"Une exécution politique" : condamnée pour dénonciation calomnieuse, Laurence Arribagé obligée de démissionner de son mandat à la mairie de Toulouse

Le tribunal de Paris a condamné, Laurence Arribagé, ex députée LR toulousaine, à 5 ans d''inéligibilité ce lundi 29 janvier 2024. Elle est reconnue coupable de dénonciation calomnieuse.

Laurence Arribagé a été condamnée à 5 ans d'inéligibilité, ce lundi 29 janvier 2024 par le tribunal correctionnel de Paris qui a rendu sa décision en délibéré. L'actuelle adjointe au maire de Toulouse en Haute-Garonne, en charge des sports et de la politique sportive est reconnue coupable de recel de dénonciation calomnieuse, violation du secret professionnel et prise illégale d'intérêts. 

Elle devra quitter son mandat

Elle devra donc quitter son mandat d'élue locale. Le tribunal l'a également condamné à trois ans de prison avec sursis et 10 000 euros d'amende. Le 13 décembre 2023, l'ex députée LR entre 2014 et 2017, était jugée devant la XIIème chambre du tribunal de Paris pour avoir tenté de déstabiliser son adversaire LREM aux élections législatives de 2017, Corinne Vignon, au moyen d'une dénonciation calomnieuse. Celle-ci était arrivée en tête à l'issue du premier tour. 

" Une décision inexplicable" dont prend acte son avocat Eric Mouton. "C’est clairement une exécution politique", juge-t-il dans un communiqué, estimant que "quelle que soit la vision que chacun peut avoir sur le fond de cette affaire, on ne voit pas ce qui justifie la violence de cette décision qui apparait, en tout état de cause totalement disproportionnée. En plus ce jugement est assorti de l’exécution provisoire, cette véritable hérésie juridique, qui permet à un Tribunal de vous priver de votre mandat alors que vous êtes toujours présumé innocent". L'avocat de Laurence Arribagé annonce son intention de faire appel.  

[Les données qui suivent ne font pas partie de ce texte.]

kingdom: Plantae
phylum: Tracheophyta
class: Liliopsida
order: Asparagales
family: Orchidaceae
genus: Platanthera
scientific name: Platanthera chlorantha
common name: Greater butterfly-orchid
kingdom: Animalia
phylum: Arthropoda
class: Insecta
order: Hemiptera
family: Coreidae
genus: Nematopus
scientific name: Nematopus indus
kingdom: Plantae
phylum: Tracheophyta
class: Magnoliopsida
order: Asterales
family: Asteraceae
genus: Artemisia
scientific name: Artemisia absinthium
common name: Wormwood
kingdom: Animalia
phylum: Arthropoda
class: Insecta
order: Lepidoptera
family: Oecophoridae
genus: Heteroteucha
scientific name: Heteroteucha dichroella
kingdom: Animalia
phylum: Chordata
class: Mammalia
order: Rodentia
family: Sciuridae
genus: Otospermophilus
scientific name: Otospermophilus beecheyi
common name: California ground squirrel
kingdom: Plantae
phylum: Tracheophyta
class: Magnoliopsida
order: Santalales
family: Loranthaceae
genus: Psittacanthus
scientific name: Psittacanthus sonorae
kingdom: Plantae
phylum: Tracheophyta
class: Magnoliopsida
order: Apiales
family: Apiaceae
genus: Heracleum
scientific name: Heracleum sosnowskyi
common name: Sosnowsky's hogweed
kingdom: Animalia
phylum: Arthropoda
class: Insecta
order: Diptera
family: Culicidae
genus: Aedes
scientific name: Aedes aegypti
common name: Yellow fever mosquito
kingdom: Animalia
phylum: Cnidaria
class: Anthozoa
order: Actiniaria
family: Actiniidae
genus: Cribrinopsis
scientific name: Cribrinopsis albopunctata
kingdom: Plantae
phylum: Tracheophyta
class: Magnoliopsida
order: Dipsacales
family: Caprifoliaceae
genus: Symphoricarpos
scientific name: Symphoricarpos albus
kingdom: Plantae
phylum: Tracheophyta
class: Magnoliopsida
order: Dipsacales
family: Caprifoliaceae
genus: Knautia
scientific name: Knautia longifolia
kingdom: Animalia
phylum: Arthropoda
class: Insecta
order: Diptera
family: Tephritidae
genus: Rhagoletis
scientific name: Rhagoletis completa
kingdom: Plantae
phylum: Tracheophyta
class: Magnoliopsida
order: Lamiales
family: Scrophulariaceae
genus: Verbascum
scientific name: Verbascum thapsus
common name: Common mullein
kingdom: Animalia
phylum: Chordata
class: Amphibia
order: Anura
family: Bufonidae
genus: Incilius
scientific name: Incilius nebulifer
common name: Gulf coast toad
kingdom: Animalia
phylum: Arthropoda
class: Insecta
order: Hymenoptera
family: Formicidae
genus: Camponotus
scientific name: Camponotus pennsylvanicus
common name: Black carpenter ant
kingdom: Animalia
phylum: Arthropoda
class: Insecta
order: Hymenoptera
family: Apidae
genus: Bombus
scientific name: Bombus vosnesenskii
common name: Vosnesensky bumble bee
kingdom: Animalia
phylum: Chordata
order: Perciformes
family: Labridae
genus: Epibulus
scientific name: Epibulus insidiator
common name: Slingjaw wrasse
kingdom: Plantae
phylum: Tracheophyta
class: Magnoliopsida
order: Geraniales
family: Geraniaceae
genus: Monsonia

L'instance judiciaire a donc presque suivi les réquisitions du procureur. Ce dernier avait requis trois ans de prison avec sursis et 15.000 euros d'amende ainsi que cinq ans de privation de ses droits civiques, de vote et d'éligibilité. 

Lire aussi : L'ancienne députée LR de Haute-Garonne, Laurence Arribagé jugée en septembre pour tentative de déstabilisation politique

Deux jours après sa comparution devant le tribunal de Paris, Jean-Luc Moudenc, maire de la Toulouse, lui avait affirmé son soutien sur son compte X. Soutien réaffirmé dans un communiqué de presse diffusé également sur X, ce lundi soir : L’usage étant de ne pas commenter une décision de justice(...), je garderai donc pour moi mes sentiments et opinion face au rude jugement qui s’impose à ma collègue et amie Laurence Arribagé, exprime Jean-Luc Moudenc. Toutefois, j’approuve le choix de faire appel ainsi que les motifs qui l’expliquent et je partage l’espoir qu’il porte".  Le maire rappelle que "le dossier en cause ne concerne nullement - rappelons le - ni la Mairie, ni la Métropole."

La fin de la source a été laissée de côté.